TODO 另寫一篇文章，來講解這裡的東西，用小論文的格式，放在readme

### 變數定義
變數名稱|中文|說明
:----|:----:|----
reporter|報導者|
news|新聞|
reader|讀者|
review|評分|對新聞打分數
reviewer|評分者|對新聞打分數的讀者
judge|評價|對評分打分數
judger|評價者|對評分打分數的讀者
score|分數|
weight|權重|即為可信度

### 產生測試資料

#### 引入套件及資料筆數

In [None]:
'''
初始化
'''
import pandas as pd
import numpy as np

num = {
    
    # 報導者人數
    'reporter' : 5,
    
    # 每個報導者生產新聞數
    'news_per_reporter' : 80,
    
    # 讀者人數
    'reader' : 20,
    
    # 讀者舊權重保留筆數
    'reader_pass_weight_window' : 10 
}

#### 分數範圍管理

In [None]:
class Scale:
    
    def __init__(self, min = 1, max = 10):
        self.min = min
        self.max = max
        self.mean = (min + max) / 2
        self.sigma = (self.max - self.mean) / 3
        
    def arange(self):
        return np.arange(self.min, self.max + 1)

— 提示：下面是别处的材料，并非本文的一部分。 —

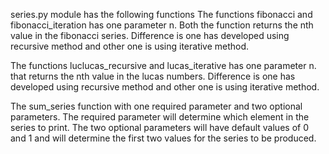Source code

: series.py module has the following functions
The functions fibonacci and fibonacci_iteration has one parameter n. Both the function returns the nth value in the fibonacci series. Difference is one has developed using recursive method and other one is using iterative method.

The functions luclucas_recursive and lucas_iterative has one parameter n. that returns the nth value in the lucas numbers. Difference is one has developed using recursive method and other one is using iterative method.

The sum_series function with one required parameter and two optional parameters. The required parameter will determine which element in the series to print. The two optional parameters will have default values of 0 and 1 and will determine the first two values for the series to be produced.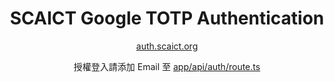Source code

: <div align=center>
  
# SCAICT Google TOTP Authentication

[auth.scaict.org](https://auth.scaict.org/)

授權登入請添加 Email 至 [app/api/auth/route.ts](app/api/auth/route.ts)

</div>
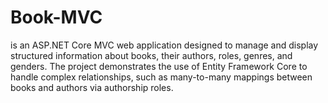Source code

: # Book-MVC
is an ASP.NET Core MVC web application designed to manage and display structured information about books, their authors, roles, genres, and genders. The project demonstrates the use of Entity Framework Core to handle complex relationships, such as many-to-many mappings between books and authors via authorship roles.
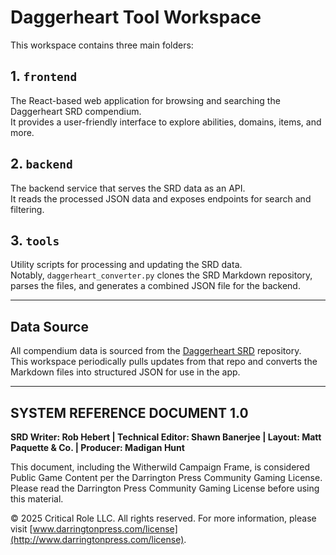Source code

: # Daggerheart Tool Workspace

This workspace contains three main folders:

## 1. `frontend`
The React-based web application for browsing and searching the Daggerheart SRD compendium.  
It provides a user-friendly interface to explore abilities, domains, items, and more.

## 2. `backend`
The backend service that serves the SRD data as an API.  
It reads the processed JSON data and exposes endpoints for search and filtering.

## 3. `tools`
Utility scripts for processing and updating the SRD data.  
Notably, `daggerheart_converter.py` clones the SRD Markdown repository, parses the files, and generates a combined JSON file for the backend.

---

## Data Source

All compendium data is sourced from the  [Daggerheart SRD](https://github.com/seansbox/daggerheart-srd.git) repository.  
This workspace periodically pulls updates from that repo and converts the Markdown files into structured JSON for use in the app.


---

## SYSTEM REFERENCE DOCUMENT 1.0

**SRD Writer: Rob Hebert | Technical Editor: Shawn Banerjee | Layout: Matt Paquette & Co. | Producer: Madigan Hunt**

This document, including the Witherwild Campaign Frame, is considered Public Game Content per the Darrington Press Community Gaming License. Please read the Darrington Press Community Gaming License before using this material.

© 2025 Critical Role LLC. All rights reserved. For more information, please visit [www.darringtonpress.com/license](http://www.darringtonpress.com/license).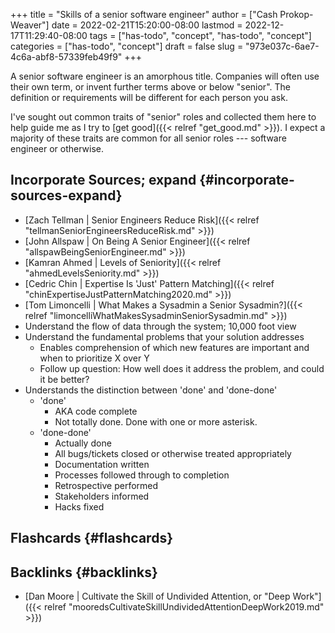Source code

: +++
title = "Skills of a senior software engineer"
author = ["Cash Prokop-Weaver"]
date = 2022-02-21T15:20:00-08:00
lastmod = 2022-12-17T11:29:40-08:00
tags = ["has-todo", "concept", "has-todo", "concept"]
categories = ["has-todo", "concept"]
draft = false
slug = "973e037c-6ae7-4c6a-abf8-57339feb49f9"
+++

A senior software engineer is an amorphous title. Companies will often use their own term, or invent further terms above or below "senior". The definition or requirements will be different for each person you ask.

I've sought out common traits of "senior" roles and collected them here to help guide me as I try to [get good]({{< relref "get_good.md" >}}). I expect a majority of these traits are common for all senior roles --- software engineer or otherwise.


## Incorporate Sources; expand {#incorporate-sources-expand}

-   [Zach Tellman | Senior Engineers Reduce Risk]({{< relref "tellmanSeniorEngineersReduceRisk.md" >}})
-   [John Allspaw | On Being A Senior Engineer]({{< relref "allspawBeingSeniorEngineer.md" >}})
-   [Kamran Ahmed | Levels of Seniority]({{< relref "ahmedLevelsSeniority.md" >}})
-   [Cedric Chin | Expertise Is 'Just' Pattern Matching]({{< relref "chinExpertiseJustPatternMatching2020.md" >}})
-   [Tom Limoncelli | What Makes a Sysadmin a Senior Sysadmin?]({{< relref "limoncelliWhatMakesSysadminSeniorSysadmin.md" >}})
-   Understand the flow of data through the system; 10,000 foot view
-   Understand the fundamental problems that your solution addresses
    -   Enables comprehension of which new features are important and when to prioritize X over Y
    -   Follow up question: How well does it address the problem, and could it be better?
-   Understands the distinction between 'done' and 'done-done'
    -   'done'
        -   AKA code complete
        -   Not totally done. Done with one or more asterisk.
    -   'done-done'
        -   Actually done
        -   All bugs/tickets closed or otherwise treated appropriately
        -   Documentation written
        -   Processes followed through to completion
        -   Retrospective performed
        -   Stakeholders informed
        -   Hacks fixed


## Flashcards {#flashcards}


## Backlinks {#backlinks}

-   [Dan Moore | Cultivate the Skill of Undivided Attention, or "Deep Work"]({{< relref "mooredsCultivateSkillUndividedAttentionDeepWork2019.md" >}})
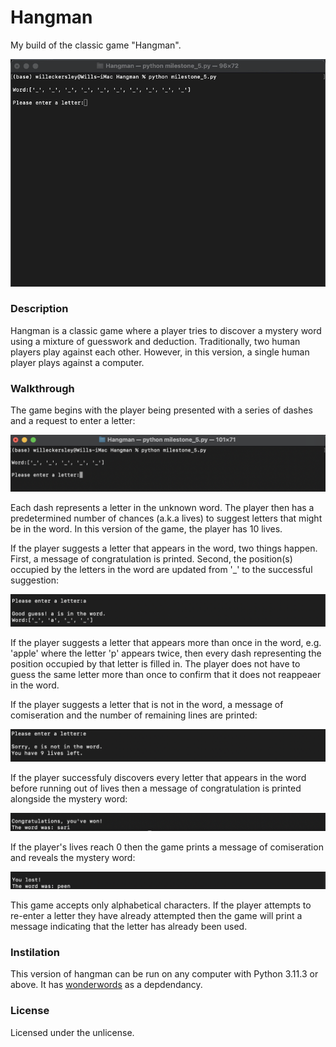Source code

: # Hangman
My build of the classic game "Hangman".

![Alt text](readme_images/title_gif.gif)

### Description
Hangman is a classic game where a player tries to discover a mystery word using a mixture of guesswork and deduction. Traditionally, two human players play against each other. However, in this version, a single human player plays against a computer. 

### Walkthrough

The game begins with the player being presented with a series of dashes and a request to enter a letter:

![The opening screen.](readme_images/start_of_the_game.png)

Each dash represents a letter in the unknown word. The player then has a predetermined number of chances (a.k.a lives) to suggest letters that might be in the word. In this version of the game, the player has 10 lives. 

If the player suggests a letter that appears in the word, two things happen. First, a message of congratulation is printed. Second, the position(s) occupied by the letters in the word are updated from '_' to the successful suggestion:

![When a character does not appear in the word.](readme_images/successful_entry.png)

If the player suggests a letter that appears more than once in the word, e.g. 'apple' where the letter 'p' appears twice, then every dash representing the position occupied by that letter is filled in. The player does not have to guess the same letter more than once to confirm that it does not reappeaer in the word.   

If the player suggests a letter that is not in the word, a message of comiseration and the number of remaining lines are printed:

![When a character does not appear the word.](readme_images/unsuccessful_entry.png)

If the player successfuly discovers every letter that appears in the word before running out of lives then a message of congratulation is printed alongside the mystery word:

![The winning screen.](readme_images/game_won.png)

If the player's lives reach 0 then the game prints a message of comiseration and reveals the mystery word:

![The winning screen.](readme_images/game_lost.png)

This game accepts only alphabetical characters. If the player attempts to re-enter a letter they have already attempted then the game will print a message indicating that the letter has already been used.

### Instilation

This version of hangman can be run on any computer with Python 3.11.3 or above. It has [wonderwords](https://github.com/mrmaxguns/wonderwordsmodule) as a depdendancy. 

### License

Licensed under the unlicense. 
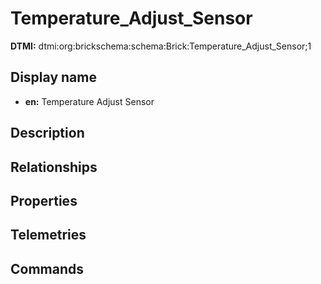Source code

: # Temperature_Adjust_Sensor
**DTMI:** dtmi:org:brickschema:schema:Brick:Temperature_Adjust_Sensor;1
## Display name
- **en:** Temperature Adjust Sensor
## Description
## Relationships
## Properties
## Telemetries
## Commands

    def translateZ(self, z_score):
        translated = z_score * self.sigma + self.mean
        return max(min(translated, self.max), self.min)
    
scale = Scale()

#### Helper Functions

In [None]:
# 讓index做為id，並獨立存在同一欄內
def index_as_id(data_frame, suffix):
    
    data_frame[suffix + '_id'] = data_frame.index
    
    columns = data_frame.columns.tolist()
    columns = columns[-1:] + columns[:-1]
    data_frame = data_frame[columns]
    
    return data_frame

#### 讀者

In [None]:
def get_readers(num):
    readers = pd.DataFrame({
        'reader_id' : np.arange(num['reader'])
    })
    return readers

readers = get_readers(num)
readers.head()

#### 讀者權重管理

In [None]:
class ReaderWeightHolder:
    
    # 目前的權重
    weights = {}
    
    # 過去的權重
    past_weights = {}

    def __init__(self, readers, init_mean, reader_pass_weight_window = 10):
        self.readers = readers
        self.reader_pass_weight_window = reader_pass_weight_window
        self.init_mean = init_mean

        self.reset()

    def reset(self):
        self.past_weights = {reader_id: np.repeat(self.init_mean, self.reader_pass_weight_window).tolist() for reader_id in self.readers['reader_id']}
        self.weights = {reader_id: self.init_mean for reader_id in self.readers['reader_id']}

    def get(self, reader_id):
        return self.weights[reader_id]

    def inserts(self, new_weights):
        
        for reader_id, new_weight in new_weights.items():  
            self.past_weights[reader_id].pop(0)
            self.past_weights[reader_id].append(new_weight)
            # TODO 簡單平均數、加權平均數、做對事情，權重越高
            self.weights[reader_id] = sum(self.past_weights[reader_id]) / self.reader_pass_weight_window

    def print_weights(self):
        return pd.DataFrame.from_dict(reader_weight_holder.weights, orient = 'index', columns = ['weight']).rename_axis('user_id').head()
    
    def print_past_weights(self):
        return pd.DataFrame.from_dict(reader_weight_holder.past_weights, orient = 'index').rename_axis('user_id').head()

    def print_all(self):
        print(self.weights)
        print(self.past_weights)
        
reader_weight_holder = ReaderWeightHolder(readers, scale.mean, num['reader_pass_weight_window'])

In [None]:
reader_weight_holder.print_weights()

In [None]:
reader_weight_holder.print_past_weights()

#### 報導者

In [None]:
def get_reporters(num):
    
    # 常態分佈下的分數機率
    z_scores = np.random.randn(num['reporter'])
    
    # 換算成實際分數
    scores = [scale.translateZ(z_score) for z_score in z_scores]
    
    reporters = pd.DataFrame({
        'reporter_score': scores,
        'reporter_z_scores': z_scores
    })

    return index_as_id(reporters, 'reporter')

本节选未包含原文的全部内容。